And we were all there again, together in line, comparing our swollen ankles, together heading into the customs line and together gathering our bags and saying goodbyes, to people that maybe we’d forgotten what it was like to not be with all the time.
We went our separate ways, me with two girls from the trip who were headed to the same terminal. After buying a meal that would have fed me for three days in Israel and eating approximately half of it, I sat with the two kids from my trip who were on the same flight back to Washington, DC. The plane ride back went by in a flash of Israel conversations and re-caps, even though we’d only been back in the US for hours.
I’m not usually a fan of flying, but all in all the four flights I took round-trip for Israel didn’t bother me, that being said it was nice to get my bags at DCA and know that I wouldn’t be on a plane for a while.
My dad was almost on time, (which for him is at least somewhat unusual) but it was welcomed.

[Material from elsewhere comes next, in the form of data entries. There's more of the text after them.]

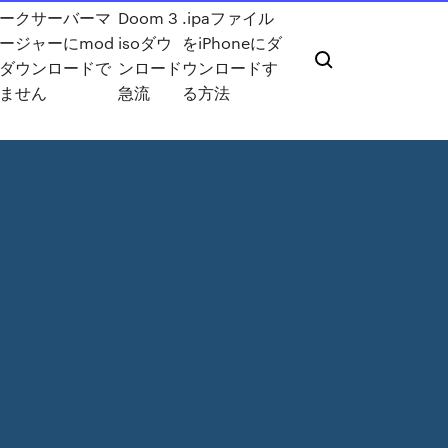
ークサーバーマ
Doom 3
.ipaファイル
ージャーにmod
isoダウ
をiPhoneにダ
ダウンロードで
ンロード
ウンロードす
ません
急流
る方法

I don’t think I would have dealt well with another lull and this time a solitary lull.
When I’m amped up, when I’m nervous, I hate being alone. I hate not being able to mind dump (or share everything I’m thinking with someone) and I know this is something to work on sure, but I just hate not being able to talk ad-nauseum about whatever it is, which is actually probably part of the reason I love writing so much. I can mind dump without having to actually share with someone else these intimate thoughts, these ideas that caught in my conscious, that I don’t even know if I really believe or am simply fixated on.
Almost the minute I sat down in my dad’s car, the story all of it came tumbling out. I couldn’t stop the stories, I couldn’t stop the thoughts, I couldn’t stop any of it from pouring out. I’ve said before that it was like word vomit for a while afterwards, but this time, with my father in the car that day, I don’t even know if there was a logical order to the story, I just know I said it all.
Now maybe this isn’t a shocking story to you, but you don’t know my father. My father is a retired green barre, who left his ivy league college to enlist, who then went on to practice law, retiring from that as well and now is getting his PhD in Neuropsychology… for fun. Maybe this doesn’t paint a complete picture, I guess he’s a bit like if you combined Liam Niessen from Taken, Clint Eastwood from Gran Torino and maybe a little bit of someone else. Now that’s not an exact composite of him, but its a decent summary to point you in the right direction at least, but anyways back to the point here, my father isn’t always easy to talk to about things and we haven’t exactly always been close, in fact up until a few years ago, I spent an awful lot of time attempting to hide as much of my life from him as possible.
But as I was telling my dad I started crying. Not bawling in some uncontrollable way where I couldn’t talk, but just crying and I don’t know if it was the exhaustion or the story or just being overwhelmed by it all or maybe a combination of all the above, but I cried almost the whole way through.
And more surprisingly, my dad started crying. He cried as he listened, he cried as he asked questions and there we were just crying and talking for the next hour.
I stopped to get my keys, went home, sat down and started replying to emails for work and chatting on facebook with the Israelis, in some sort of daze.
What I really remember from the time sitting at the computer, after those ten days, after that car ride, back in my childhood home and back at work, was that I felt changed, irreparably changed for the better and that I wasn’t sure what was next but I knew that forever I would never look at the world the same way.